Quote the portion of the homily below that begins with the words containing "On this past" and ends with "Bishop of Rome.".

* _TEXT FOR ANALYSIS_:
+ + + +
Editor’s note: The following homily preached earlier today by the Reverend Peter M. J. Stravinskas, Ph.D., S.T.D., on the external Solemnity of Saints Peter and Paul (Extraordinary Form), at the Church of the Holy Innocents, New York City.
On this past Wednesday, the Church Universal (all 23 of her rites) and the Orthodox Churches as well celebrated the Solemnity of the Apostles Peter and Paul. This morning, we are observing its so-called “external” solemnity for the benefit of those who were not able to participate in the Sacred Liturgy on the feast proper. Naturally, our thoughts turn to Rome, referred to in the ancient hymn for Vespers as “O Felix Roma” (O Happy Rome) because her origins were consecrated by the blood of the martyrs Peter and Paul. Furthermore, Rome is the “apostolic see,” par excellence, what St. Ignatius of Antioch, the second-century Father of the Church, would call “the church that presides over all the churches in charity.” That notion then turns our attention to the occupant of that seat or chair, the Bishop of Rome.
+ + + +
Data entries
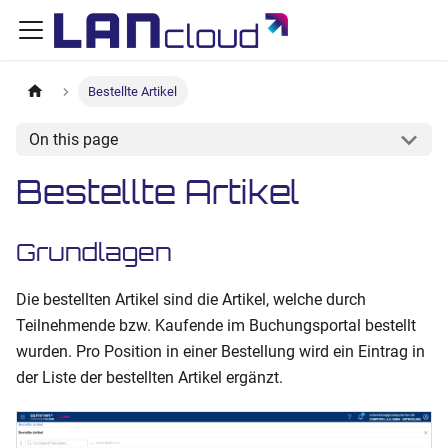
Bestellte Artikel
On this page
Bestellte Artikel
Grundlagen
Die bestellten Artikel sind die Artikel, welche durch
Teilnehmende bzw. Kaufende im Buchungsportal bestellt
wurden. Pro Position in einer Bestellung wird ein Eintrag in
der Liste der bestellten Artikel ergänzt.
+ + + +
* _REPLY TO THE TASK_:
On this past Wednesday, the Church Universal (all 23 of her rites) and the Orthodox Churches as well celebrated the Solemnity of the Apostles Peter and Paul. This morning, we are observing its so-called “external” solemnity for the benefit of those who were not able to participate in the Sacred Liturgy on the feast proper. Naturally, our thoughts turn to Rome, referred to in the ancient hymn for Vespers as “O Felix Roma” (O Happy Rome) because her origins were consecrated by the blood of the martyrs Peter and Paul. Furthermore, Rome is the “apostolic see,” par excellence, what St. Ignatius of Antioch, the second-century Father of the Church, would call “the church that presides over all the churches in charity.” That notion then turns our attention to the occupant of that seat or chair, the Bishop of Rome.